> **Set of tasks**
A – According to the news article on regional directors' merger powers, why will listed companies keep taking their M&A proposals to the NCLTs?
B – From the news article on regional directors' merger powers, quote the stretch from "Home / Companies" through "senior government official.".

=== Source extract ===

Don’t miss the latest developments in business and finance.
Home / Companies / News / MCA may expand powers of regional directors for M&As of higher categories
MCA may expand powers of regional directors for M&As of higher categories
Listed companies are, however, likely to be left out of the purview of regional directors along with unlisted public companies above a certain threshold
The Ministry of Corporate Affairs is considering a proposal to expand the powers of regional directors to do mergers and acquisitions (M&As) of higher categories to bring down the burden on the National Company Law Tribunals (NCLTs), a senior government official told Business Standard.
“We are trying to demystify and make it easier to do business,” said a senior government official.
Regional directors are authorised to approve M&As for small companies and those between a parent and a subsidiary company under Section 233 of the Companies Act. All other such transactions require the approval of the NCLTs, which are heavily burdened by insolvency and bankruptcy cases.
Listed companies are, however, likely to be left out of the purview of regional directors along with unlisted public companies above a certain threshold. All such companies will continue to go to the NCLTs with their M&A proposals. “There is an issue of public interest when it comes to a listed company. The NCLT is a more effective forum to deal with such cases,” the senior official added.
According to the current rules under Section 2 (85) of the Companies Act, a ‘small company’ is defined as a company other than a public company with a paid-up share capital of less that Rs 50 lakh and a turnover of not more that Rs 2 crore.

=== Records provided ===

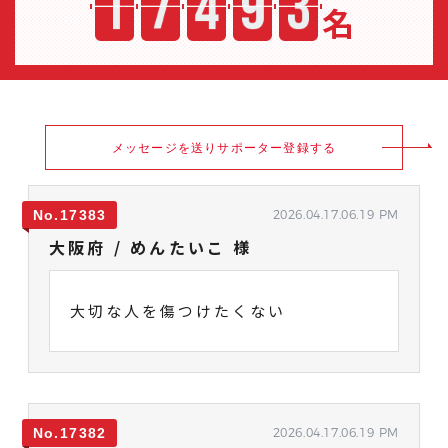
名
メッセージを送りサポーター登録する
17383
2026.04.17.06.19 PM
大阪府 / めんたいこ 様
大切な人を傷つけたくない
17382
2026.04.17.06.19 PM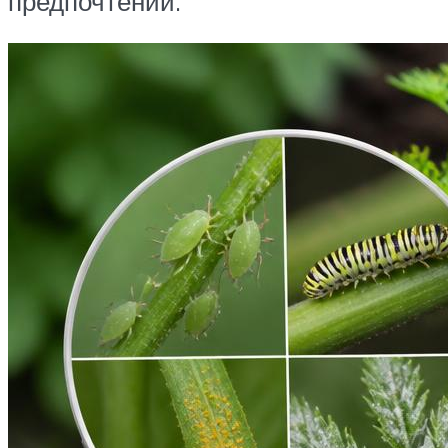
предпочтений.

===

> **Solutions by task**
A – Listed companies raise an issue of public interest, and the NCLT is considered a more effective forum for handling such cases.

B –
Home / Companies / News / MCA may expand powers of regional directors for M&As of higher categories
MCA may expand powers of regional directors for M&As of higher categories
Listed companies are, however, likely to be left out of the purview of regional directors along with unlisted public companies above a certain threshold
The Ministry of Corporate Affairs is considering a proposal to expand the powers of regional directors to do mergers and acquisitions (M&As) of higher categories to bring down the burden on the National Company Law Tribunals (NCLTs), a senior government official told Business Standard.
“We are trying to demystify and make it easier to do business,” said a senior government official.